O CHAPÉU

Todo-poderoso, descansa no alto da estante da sala. Sua presença marca uma ausência. Será que ele foi esquecido? Não pode ser, o seu dono lhe tem muita estima, não anda sem ele. Será que voltará para pegá-lo?

Foi-se e levou tudo em doses homeomáticas: o terno, as camisas, calças, sapatos, pilcha, camisetas e cuecas. Levou a alegria, as discussões, a paixão, a tesão, até o cachorro e o rato. Deixou uma nostalgia comprida e muita ferida que a terapia do tempo se encarrega de sarar. E os livros? Foram-se com ele! Do Evangelho de Allan Kardek até a Euforia Perpétua de Pascal Brukner, levou tudo, deixou as prateleiras cobertas de poeira e meia-dúzia de traças vagando doidas perante o vazio do nada.
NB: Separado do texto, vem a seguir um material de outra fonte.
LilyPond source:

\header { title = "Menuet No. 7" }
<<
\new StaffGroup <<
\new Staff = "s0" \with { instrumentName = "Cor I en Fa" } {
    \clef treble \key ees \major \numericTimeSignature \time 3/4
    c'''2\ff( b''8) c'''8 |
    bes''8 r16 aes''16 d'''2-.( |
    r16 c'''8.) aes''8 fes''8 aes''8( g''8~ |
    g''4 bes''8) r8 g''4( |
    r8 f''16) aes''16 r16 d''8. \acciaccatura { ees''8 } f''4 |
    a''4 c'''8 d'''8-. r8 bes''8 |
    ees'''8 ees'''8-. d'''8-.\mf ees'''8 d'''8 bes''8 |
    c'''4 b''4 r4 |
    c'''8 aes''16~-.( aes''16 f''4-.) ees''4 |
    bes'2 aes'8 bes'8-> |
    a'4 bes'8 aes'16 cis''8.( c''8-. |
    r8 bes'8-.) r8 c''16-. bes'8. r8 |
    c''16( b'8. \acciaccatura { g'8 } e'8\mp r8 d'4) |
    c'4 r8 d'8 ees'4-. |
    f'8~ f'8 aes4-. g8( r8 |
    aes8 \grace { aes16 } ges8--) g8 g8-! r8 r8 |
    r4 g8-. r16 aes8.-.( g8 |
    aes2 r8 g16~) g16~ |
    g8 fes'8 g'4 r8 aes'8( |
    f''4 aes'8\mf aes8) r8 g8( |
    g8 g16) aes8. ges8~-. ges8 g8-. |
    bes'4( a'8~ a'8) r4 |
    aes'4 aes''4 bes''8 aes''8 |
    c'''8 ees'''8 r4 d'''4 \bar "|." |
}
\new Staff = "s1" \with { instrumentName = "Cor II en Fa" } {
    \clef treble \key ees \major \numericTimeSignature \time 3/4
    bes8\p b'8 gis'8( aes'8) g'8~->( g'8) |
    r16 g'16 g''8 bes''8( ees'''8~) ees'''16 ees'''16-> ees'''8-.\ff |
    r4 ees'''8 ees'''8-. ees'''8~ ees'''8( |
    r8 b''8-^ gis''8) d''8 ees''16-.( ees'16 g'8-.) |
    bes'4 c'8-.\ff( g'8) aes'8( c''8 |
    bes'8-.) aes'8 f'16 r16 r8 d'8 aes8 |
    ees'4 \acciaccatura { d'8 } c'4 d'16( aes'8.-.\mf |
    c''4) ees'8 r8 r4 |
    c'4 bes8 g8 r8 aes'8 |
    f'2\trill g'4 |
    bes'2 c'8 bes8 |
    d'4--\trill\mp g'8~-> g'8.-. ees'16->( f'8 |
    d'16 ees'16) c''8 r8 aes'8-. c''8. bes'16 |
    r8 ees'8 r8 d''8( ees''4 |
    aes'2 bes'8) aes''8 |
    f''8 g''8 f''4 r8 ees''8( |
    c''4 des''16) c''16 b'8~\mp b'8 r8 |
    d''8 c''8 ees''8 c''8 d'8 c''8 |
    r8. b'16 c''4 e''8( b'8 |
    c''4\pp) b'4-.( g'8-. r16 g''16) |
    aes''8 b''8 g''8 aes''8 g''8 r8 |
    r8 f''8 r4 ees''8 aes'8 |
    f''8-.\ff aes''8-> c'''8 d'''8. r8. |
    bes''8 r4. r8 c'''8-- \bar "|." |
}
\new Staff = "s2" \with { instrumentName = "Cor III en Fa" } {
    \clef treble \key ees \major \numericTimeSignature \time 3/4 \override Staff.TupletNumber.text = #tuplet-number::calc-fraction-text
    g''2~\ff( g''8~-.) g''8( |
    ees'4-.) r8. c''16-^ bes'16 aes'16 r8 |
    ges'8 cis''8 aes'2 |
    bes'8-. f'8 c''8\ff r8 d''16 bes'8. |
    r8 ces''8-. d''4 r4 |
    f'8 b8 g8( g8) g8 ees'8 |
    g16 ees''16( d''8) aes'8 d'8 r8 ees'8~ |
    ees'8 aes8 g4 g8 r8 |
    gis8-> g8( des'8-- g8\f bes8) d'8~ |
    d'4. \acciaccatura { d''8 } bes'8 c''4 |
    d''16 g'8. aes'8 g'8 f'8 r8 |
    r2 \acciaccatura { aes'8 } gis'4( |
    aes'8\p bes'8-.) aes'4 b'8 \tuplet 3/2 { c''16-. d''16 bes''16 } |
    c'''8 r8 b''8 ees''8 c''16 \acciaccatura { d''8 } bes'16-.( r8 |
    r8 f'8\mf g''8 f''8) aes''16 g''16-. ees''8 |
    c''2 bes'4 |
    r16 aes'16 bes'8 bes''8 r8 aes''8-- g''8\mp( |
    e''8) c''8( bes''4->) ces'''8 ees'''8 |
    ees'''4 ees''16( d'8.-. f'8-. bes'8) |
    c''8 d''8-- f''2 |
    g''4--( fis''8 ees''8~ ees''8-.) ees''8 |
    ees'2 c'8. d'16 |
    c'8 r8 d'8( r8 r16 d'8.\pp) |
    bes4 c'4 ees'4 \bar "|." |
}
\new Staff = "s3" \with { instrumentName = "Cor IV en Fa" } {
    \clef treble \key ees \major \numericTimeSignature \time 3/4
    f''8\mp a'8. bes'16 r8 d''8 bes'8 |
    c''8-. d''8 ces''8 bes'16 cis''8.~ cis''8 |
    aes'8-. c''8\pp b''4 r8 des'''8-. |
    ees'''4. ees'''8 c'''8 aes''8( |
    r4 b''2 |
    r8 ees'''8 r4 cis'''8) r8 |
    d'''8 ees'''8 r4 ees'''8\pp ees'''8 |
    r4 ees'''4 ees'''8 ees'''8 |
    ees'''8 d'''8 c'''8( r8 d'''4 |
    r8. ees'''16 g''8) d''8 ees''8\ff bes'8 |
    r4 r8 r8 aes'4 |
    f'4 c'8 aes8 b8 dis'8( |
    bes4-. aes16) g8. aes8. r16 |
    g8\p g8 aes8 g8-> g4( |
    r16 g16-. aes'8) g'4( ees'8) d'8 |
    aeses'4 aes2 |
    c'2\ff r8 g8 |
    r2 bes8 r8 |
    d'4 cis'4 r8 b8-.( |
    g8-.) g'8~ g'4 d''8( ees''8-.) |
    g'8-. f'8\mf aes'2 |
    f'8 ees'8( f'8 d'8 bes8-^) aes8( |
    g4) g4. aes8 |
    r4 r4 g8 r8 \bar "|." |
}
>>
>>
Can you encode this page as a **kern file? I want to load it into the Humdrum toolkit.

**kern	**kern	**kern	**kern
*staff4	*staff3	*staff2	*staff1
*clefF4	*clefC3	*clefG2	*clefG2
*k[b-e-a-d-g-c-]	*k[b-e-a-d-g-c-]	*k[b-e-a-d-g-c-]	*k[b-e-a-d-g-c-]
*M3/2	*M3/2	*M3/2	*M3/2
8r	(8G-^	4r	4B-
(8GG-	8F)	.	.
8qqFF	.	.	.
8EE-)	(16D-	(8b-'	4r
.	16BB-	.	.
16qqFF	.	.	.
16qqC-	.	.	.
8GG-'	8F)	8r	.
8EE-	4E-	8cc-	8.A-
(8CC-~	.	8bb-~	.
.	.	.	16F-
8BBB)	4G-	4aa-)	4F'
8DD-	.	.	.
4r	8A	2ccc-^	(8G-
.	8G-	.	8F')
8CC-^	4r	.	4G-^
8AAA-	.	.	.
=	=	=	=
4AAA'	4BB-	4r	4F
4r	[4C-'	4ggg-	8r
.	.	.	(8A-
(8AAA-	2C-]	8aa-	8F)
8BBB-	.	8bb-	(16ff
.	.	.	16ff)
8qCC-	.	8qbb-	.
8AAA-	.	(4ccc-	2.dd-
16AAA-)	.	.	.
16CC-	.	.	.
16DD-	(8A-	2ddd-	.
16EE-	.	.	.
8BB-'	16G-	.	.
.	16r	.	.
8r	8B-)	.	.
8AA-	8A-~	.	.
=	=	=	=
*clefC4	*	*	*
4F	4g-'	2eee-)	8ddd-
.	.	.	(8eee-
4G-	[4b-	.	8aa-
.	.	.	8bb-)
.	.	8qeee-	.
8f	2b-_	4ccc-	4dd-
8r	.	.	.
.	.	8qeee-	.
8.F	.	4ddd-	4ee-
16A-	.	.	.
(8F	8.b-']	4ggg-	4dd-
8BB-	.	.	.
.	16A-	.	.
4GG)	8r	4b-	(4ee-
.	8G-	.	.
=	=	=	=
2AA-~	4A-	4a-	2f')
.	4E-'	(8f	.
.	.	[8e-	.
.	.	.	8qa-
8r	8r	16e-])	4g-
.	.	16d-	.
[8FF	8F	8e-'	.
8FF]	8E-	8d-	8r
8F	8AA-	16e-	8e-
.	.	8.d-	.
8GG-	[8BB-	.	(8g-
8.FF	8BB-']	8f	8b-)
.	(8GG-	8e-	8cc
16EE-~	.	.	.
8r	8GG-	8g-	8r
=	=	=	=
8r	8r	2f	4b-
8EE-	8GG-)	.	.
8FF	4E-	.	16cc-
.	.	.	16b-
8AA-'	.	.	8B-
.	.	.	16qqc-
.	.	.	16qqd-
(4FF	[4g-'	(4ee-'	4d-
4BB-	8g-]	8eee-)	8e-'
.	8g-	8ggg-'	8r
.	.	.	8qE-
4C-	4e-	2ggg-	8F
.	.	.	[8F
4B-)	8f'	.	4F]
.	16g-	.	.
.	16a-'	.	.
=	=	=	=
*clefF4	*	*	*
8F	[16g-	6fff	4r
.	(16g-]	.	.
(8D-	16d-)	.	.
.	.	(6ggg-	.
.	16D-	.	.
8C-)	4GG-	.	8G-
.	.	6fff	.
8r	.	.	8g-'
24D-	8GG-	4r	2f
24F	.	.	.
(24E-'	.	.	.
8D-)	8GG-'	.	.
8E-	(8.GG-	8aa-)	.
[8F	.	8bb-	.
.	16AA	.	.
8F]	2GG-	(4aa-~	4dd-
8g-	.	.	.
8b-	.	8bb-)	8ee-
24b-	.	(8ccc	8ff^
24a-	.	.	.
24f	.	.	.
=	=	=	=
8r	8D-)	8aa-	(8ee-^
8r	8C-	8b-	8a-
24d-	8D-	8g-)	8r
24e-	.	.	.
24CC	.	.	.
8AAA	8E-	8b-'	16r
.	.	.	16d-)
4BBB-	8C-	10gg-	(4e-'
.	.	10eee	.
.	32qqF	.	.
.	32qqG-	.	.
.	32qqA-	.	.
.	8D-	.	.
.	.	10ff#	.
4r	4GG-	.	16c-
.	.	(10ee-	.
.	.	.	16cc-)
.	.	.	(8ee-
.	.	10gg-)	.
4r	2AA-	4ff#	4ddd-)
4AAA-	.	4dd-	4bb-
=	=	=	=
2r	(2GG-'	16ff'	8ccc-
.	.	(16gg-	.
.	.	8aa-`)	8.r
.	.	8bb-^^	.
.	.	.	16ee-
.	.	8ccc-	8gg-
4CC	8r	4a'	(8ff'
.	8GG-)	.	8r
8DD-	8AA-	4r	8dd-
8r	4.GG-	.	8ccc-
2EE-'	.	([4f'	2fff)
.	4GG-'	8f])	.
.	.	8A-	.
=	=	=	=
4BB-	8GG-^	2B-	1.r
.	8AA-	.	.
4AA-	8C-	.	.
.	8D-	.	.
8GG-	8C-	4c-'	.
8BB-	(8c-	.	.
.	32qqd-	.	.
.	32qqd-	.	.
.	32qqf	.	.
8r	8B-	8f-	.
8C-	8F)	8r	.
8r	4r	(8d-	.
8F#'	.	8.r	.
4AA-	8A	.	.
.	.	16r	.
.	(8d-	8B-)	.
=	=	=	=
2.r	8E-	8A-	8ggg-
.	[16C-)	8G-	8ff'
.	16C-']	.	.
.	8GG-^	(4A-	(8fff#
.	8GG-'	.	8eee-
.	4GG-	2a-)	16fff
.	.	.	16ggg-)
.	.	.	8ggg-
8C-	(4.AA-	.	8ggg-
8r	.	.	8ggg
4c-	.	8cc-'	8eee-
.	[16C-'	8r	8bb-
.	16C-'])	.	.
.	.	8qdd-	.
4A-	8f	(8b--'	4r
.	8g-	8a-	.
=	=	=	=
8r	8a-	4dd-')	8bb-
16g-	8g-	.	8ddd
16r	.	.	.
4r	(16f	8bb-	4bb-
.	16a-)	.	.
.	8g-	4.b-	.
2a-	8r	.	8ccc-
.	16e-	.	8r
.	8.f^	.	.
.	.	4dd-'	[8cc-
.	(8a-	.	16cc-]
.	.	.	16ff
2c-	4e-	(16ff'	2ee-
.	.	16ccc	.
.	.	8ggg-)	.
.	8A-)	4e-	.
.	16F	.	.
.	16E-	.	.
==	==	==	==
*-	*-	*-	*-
Tudo foi e o chapéu, tão pessoal, íntimo, continua alí me olhando sereno. Que provocação! Não posso tocá-lo porque o cheiro de suor do seu dono está infestado na palha do Panamá. Este cheiro incomodaria meu olfato . Melhor não mexer. Sinto-me perturbada andando pela casa perseguida pela presença deste chapéu tão cheio de vida. Penso em queimá-lo. Para executar meu intento preciso tocá-lo. Não, naõ posso provocar meus sentidos, tão alertas.

Os dias passam e o chapéu de palha permanece onipotente e indelével no encalço dos meus passos, invadindo minha privacidade , roubando-me a energia, o sono e a razão, com esta espera sem fim.